“Hakkını helâl et ve bu beceriksiz evlatlarıma da yardım et Behlül Dânâ” dedi, helâlleşip vedalaştık. Kısa bir müddet içinde de vefat etti...
Çile çekmiş, nice zorluklar yaşamış tecrübeli ihtiyar tüccar, bunları yakinen müşâhede etmiş olacak ki beni çağırtmıştı. Büyük miktarda bir parayı sadece kendisinin bildiği gizli bir yere koydu. Demek öldükten sonra evlatlarına iyi bir ders vermek istiyordu. Benim de şahid olmamı arzuluyor olmalıydı...
Parayı sakladığı yeri defterine yazdı. Benden de saklamadı. Defteri de kütüphanesindeki kitaplarının arasına sıkıştırmamı istedi. Dediklerini harfiyen yaptım. Son olarak;
“Hakkını helâl et ve bu beceriksiz evlatlarıma da yardım et Behlül Dânâ” dedi, helâlleşip vedalaştık. Kısa bir müddet içinde de vefat ettiğinin haberini aldım.
Ölüm ile hayat; bir paranın iki yüzü gibiydi. Hayat ne kadar hakikat ise ölüm de bir o kadar hakikatti. Bunu değiştirmek, o akıbetten kaçıp kurtulmak hiçbir canlının kudretinde değildi. “Her nefis ölümü tadacaktır...” ilâhi emiri, ölümden kaçmanın imkânsızlığının sağlam bir temele dayandığını gösteriyordu. Buna rağmen insanoğlu bir muammaydı.

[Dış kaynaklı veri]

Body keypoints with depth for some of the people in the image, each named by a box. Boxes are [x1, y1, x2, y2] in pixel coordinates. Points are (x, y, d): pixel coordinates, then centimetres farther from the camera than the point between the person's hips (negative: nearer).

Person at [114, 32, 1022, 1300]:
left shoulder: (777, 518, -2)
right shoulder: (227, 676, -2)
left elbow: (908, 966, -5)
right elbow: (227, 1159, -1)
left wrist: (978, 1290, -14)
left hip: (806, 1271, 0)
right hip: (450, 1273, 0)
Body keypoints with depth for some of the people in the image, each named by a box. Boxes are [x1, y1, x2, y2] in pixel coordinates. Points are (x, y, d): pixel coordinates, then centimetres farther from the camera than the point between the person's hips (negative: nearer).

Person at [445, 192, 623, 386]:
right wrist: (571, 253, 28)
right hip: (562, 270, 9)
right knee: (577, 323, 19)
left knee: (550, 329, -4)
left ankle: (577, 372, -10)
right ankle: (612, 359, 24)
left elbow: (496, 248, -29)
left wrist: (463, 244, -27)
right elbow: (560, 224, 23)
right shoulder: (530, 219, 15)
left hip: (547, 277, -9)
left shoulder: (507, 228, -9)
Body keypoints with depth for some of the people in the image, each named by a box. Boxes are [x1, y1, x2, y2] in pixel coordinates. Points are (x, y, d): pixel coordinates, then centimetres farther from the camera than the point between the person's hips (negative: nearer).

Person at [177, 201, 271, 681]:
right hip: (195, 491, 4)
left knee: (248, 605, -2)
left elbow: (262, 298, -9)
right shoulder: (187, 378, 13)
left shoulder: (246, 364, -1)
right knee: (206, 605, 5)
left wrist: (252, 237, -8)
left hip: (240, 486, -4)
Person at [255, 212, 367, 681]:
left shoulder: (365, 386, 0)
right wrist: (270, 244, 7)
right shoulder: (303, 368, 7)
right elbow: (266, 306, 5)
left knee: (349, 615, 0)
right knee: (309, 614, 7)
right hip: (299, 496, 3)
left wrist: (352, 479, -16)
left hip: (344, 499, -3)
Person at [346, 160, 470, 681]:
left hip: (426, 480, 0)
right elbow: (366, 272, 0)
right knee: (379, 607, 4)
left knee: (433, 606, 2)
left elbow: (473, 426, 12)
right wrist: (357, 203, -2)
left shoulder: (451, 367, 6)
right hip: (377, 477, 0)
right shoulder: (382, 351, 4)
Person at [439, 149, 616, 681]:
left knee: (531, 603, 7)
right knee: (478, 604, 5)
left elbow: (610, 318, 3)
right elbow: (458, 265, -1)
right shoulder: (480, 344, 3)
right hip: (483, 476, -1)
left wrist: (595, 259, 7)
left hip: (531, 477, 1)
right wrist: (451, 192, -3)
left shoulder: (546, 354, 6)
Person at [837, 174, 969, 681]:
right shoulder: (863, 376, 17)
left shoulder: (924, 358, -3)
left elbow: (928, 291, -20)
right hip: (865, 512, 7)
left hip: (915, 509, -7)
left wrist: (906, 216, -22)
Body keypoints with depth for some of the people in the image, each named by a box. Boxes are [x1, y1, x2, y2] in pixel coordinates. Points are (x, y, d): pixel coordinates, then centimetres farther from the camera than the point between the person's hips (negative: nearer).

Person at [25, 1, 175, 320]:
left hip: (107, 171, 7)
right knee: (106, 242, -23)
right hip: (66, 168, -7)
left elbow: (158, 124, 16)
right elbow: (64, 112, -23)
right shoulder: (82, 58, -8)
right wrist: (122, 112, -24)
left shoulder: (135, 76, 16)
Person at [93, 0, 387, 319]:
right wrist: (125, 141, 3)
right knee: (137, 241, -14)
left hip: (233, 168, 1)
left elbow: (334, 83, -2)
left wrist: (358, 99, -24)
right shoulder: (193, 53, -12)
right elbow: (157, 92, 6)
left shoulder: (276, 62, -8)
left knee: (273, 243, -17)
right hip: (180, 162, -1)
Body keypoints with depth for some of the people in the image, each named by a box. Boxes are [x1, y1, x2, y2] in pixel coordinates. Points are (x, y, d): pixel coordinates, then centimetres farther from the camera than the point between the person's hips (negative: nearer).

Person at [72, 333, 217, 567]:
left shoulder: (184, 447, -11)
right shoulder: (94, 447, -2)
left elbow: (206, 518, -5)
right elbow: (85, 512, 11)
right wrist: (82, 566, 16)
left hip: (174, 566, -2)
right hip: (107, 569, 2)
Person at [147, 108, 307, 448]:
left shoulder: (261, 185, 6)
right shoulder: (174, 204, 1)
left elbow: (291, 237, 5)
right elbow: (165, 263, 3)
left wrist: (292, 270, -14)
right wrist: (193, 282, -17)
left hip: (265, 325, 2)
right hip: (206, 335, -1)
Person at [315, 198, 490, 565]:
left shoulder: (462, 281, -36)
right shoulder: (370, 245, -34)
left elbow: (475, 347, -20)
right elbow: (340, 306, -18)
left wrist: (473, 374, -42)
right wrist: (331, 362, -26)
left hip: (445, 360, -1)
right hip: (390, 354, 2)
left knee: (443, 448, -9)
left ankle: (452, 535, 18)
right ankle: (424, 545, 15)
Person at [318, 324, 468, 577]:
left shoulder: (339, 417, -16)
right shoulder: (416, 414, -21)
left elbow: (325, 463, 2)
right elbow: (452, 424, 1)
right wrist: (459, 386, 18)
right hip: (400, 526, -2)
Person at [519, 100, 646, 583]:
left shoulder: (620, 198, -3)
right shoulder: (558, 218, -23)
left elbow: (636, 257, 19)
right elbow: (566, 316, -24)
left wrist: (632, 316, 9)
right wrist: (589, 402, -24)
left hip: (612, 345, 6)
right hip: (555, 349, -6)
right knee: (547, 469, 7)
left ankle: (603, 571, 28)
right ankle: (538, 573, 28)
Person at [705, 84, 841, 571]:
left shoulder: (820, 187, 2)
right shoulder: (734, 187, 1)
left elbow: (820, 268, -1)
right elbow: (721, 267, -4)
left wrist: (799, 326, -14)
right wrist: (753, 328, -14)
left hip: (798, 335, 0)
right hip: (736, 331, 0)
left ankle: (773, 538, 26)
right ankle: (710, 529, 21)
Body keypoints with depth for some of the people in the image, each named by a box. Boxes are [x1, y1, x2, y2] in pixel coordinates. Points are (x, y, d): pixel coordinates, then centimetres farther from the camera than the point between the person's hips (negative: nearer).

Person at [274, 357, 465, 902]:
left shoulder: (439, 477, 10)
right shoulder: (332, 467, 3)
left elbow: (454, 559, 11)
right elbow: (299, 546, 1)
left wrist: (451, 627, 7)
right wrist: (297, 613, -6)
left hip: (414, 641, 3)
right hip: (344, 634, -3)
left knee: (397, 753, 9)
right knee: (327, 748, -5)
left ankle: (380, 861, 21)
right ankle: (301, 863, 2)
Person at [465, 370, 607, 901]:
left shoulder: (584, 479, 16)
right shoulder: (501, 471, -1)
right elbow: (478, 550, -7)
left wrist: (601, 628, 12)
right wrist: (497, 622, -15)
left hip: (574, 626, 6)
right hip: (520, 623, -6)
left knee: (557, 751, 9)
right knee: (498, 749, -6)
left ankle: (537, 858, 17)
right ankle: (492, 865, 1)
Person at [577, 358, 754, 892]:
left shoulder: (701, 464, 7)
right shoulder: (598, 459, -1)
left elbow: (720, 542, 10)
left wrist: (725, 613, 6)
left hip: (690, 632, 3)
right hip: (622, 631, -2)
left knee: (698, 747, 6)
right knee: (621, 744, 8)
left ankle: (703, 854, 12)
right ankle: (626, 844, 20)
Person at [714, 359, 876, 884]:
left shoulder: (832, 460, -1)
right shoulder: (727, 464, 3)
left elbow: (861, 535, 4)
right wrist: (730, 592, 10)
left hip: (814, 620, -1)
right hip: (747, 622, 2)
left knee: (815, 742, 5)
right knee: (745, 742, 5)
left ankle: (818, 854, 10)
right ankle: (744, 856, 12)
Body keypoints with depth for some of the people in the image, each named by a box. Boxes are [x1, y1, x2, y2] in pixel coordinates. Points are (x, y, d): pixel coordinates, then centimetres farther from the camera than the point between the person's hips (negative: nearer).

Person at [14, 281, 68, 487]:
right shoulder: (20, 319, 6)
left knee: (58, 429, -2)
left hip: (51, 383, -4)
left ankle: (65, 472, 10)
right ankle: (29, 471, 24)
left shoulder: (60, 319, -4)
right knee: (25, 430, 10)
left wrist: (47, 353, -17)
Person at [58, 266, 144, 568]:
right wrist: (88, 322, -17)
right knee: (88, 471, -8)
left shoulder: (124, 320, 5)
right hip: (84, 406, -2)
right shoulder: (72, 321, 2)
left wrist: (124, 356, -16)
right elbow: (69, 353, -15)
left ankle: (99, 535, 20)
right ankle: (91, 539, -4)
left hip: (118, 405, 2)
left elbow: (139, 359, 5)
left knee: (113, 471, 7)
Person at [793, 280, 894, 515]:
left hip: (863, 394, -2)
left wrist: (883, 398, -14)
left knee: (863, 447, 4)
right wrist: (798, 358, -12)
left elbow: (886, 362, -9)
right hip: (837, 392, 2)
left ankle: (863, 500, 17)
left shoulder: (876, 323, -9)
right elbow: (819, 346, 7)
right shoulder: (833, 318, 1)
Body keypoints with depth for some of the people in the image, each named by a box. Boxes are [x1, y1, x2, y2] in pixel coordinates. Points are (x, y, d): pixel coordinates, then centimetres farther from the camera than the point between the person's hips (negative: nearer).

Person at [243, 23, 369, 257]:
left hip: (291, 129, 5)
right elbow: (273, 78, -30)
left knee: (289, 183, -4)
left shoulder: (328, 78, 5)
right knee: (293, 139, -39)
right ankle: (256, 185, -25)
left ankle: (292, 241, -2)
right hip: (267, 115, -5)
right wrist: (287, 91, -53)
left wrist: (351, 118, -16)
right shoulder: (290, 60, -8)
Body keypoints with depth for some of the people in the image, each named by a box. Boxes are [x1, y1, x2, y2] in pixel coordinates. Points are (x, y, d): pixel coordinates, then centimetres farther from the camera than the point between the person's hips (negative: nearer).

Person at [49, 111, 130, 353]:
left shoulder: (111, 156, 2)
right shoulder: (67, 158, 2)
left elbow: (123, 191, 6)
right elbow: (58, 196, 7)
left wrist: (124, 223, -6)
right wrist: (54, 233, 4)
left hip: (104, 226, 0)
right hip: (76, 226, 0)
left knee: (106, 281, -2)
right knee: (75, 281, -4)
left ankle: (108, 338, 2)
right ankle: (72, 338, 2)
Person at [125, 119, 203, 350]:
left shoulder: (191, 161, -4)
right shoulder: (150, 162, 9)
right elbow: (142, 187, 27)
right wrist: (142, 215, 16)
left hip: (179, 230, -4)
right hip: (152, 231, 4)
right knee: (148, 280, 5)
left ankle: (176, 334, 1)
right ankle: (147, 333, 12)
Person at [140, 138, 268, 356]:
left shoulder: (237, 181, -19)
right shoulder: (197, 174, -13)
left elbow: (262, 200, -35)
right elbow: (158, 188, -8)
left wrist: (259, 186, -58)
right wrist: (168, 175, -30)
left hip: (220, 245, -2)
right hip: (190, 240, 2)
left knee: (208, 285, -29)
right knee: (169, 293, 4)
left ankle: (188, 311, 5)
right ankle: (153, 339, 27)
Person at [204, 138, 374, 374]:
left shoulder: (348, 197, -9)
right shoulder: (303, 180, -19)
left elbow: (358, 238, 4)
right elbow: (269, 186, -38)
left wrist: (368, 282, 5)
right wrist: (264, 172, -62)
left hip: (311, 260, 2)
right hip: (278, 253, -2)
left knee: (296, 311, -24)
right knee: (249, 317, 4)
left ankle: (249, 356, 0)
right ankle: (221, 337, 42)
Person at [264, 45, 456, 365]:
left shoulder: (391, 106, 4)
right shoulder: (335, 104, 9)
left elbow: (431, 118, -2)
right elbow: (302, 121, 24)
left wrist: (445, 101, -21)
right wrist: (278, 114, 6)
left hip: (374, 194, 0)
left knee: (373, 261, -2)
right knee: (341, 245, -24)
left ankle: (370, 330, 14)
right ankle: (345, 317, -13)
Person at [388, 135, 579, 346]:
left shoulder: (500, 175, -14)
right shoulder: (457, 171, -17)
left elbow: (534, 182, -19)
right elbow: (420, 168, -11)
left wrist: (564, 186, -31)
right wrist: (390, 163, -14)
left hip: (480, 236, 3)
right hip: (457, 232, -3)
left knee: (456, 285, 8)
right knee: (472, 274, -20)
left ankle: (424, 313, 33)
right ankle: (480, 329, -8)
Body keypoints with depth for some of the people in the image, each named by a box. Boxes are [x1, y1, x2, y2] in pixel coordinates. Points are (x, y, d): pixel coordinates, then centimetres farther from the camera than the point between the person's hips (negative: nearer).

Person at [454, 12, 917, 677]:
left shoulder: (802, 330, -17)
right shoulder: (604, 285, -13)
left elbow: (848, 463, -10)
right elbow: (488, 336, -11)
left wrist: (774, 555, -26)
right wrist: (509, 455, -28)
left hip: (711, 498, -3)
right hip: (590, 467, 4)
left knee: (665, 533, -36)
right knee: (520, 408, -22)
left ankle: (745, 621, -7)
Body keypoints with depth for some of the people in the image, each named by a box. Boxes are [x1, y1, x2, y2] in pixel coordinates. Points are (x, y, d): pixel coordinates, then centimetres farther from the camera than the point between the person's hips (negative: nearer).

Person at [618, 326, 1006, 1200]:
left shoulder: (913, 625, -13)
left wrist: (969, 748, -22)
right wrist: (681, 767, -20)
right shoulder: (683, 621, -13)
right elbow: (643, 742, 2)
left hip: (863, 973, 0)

Gelin insanlar, sorun biliyor mu minâre?
Neymiş ölüm ve dahi neymiş ölüme çâre?
Ne zaman ki en sevdikleri sebeb-i saadetleri yanlarından ayrılıp ahirete göçtü, kara toprağa koydular, onca kalabalık dağıldı, evlatları da kendi evlerine, barklarına gittiler, işte o zaman fena tutuştular; yandı, kavruldular ama dumanını ne kendileri görebiliyordu ne de başkaları. Bir ateş düşmüştü ciğerlerinin tam ortasına ve söndüremiyorlardı da... Ellerinden başka bir şey gelmiyordu, sadece ağladılar uzun bir müddet. Sık sık gidip teselli etsem de fayda vermiyordu.
Her taraf ölen tüccarla doluydu; eşyalar, kap kacak, evin, dükkânın her karışında onun izleri vardı ama sadece izleri. Daha dün gezip tozduğu yerler, bugün viraneydi onsuz. Eksildiğini, bölündüklerini, yarım yamalak kaldıklarını, birlikte yaptıkları işleri tek başlarına yapamayacaklarını düşünüp çaresizliklerine ağladılar günlerce.
Ölenle ölünmüyordu da hayat mücadelesi de durmadan devam ediyordu. Zaman acılarını küllendirdikçe onlar da hakikatle yüzleşiyorlardı. Bir müddet sonra oğulları har vurup harman savurdu, kendilerine kalan mirası kısa vakitte tükettiler. Babalarından kalan iş yeri de kapandı. Bolluğa alışmışken kıt kanaat geçinmek mecburiyetinde ve meteliksiz kalmışlardı.
Eskisi gibi bol para bulabilecekleri yolları arıyorlardı. Son bir ümitle babalarından kalan defterleri karıştırdılar "belki birilerinden alacakları vardır" diye. Bu sırada, yüklüce altının bir yere sakladığını öğrendiler. Tüccar babadan kalan defterde, paranın yeri de yazılıydı: “Üçüncü ayın onuncu gününde, sabah saat onda, altınlar caminin kubbesine gömüldü...”
Bu ipucu oldukça açık ve net görünüyordu evlatlarına.